> [Aim of the task]
Among the records below, find the line with "AS AND SAUL ON CYPRUS" and the line with "Trade Shows". Set down both and every line between, exactly and with no pictures, but nothing else.

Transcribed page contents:
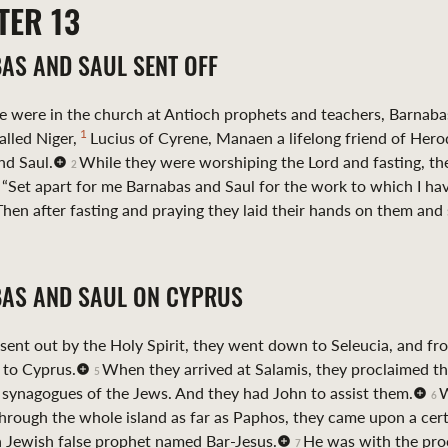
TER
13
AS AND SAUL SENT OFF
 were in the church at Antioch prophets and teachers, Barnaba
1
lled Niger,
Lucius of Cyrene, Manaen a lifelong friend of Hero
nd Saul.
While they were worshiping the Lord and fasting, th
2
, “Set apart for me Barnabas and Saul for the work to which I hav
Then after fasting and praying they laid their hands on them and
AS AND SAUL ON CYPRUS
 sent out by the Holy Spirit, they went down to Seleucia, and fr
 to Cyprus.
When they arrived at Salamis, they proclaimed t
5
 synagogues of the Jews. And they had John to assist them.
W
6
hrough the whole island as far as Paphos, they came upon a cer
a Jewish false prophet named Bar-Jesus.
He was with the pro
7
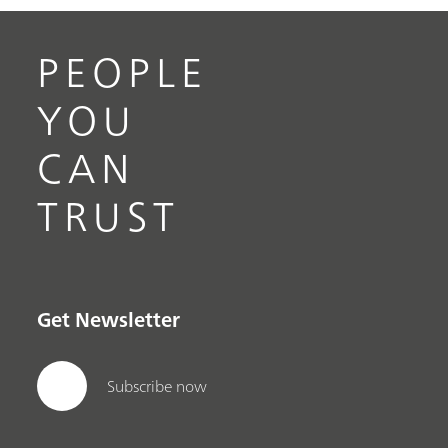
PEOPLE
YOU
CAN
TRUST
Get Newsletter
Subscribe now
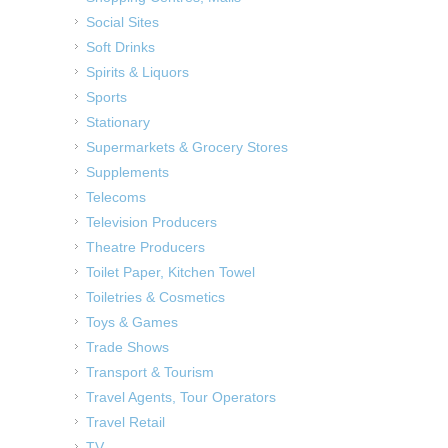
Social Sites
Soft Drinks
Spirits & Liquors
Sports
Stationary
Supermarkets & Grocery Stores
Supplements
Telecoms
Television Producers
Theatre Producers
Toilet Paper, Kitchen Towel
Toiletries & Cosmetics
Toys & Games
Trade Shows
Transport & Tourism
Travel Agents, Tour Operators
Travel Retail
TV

==

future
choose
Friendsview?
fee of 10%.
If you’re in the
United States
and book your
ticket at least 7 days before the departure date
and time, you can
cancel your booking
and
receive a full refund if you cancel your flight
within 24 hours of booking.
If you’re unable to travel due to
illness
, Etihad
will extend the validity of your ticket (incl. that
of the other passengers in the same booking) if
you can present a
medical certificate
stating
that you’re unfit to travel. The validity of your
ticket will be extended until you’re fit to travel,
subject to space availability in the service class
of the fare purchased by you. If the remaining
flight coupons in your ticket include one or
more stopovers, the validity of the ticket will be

> [Result for this task]
AS AND SAUL ON CYPRUS
 sent out by the Holy Spirit, they went down to Seleucia, and fr
 to Cyprus.
When they arrived at Salamis, they proclaimed t
5
 synagogues of the Jews. And they had John to assist them.
W
6
hrough the whole island as far as Paphos, they came upon a cer
a Jewish false prophet named Bar-Jesus.
He was with the pro
7
PEOPLE
YOU
CAN
TRUST
Get Newsletter
Subscribe now
Social Sites
Soft Drinks
Spirits & Liquors
Sports
Stationary
Supermarkets & Grocery Stores
Supplements
Telecoms
Television Producers
Theatre Producers
Toilet Paper, Kitchen Towel
Toiletries & Cosmetics
Toys & Games
Trade Shows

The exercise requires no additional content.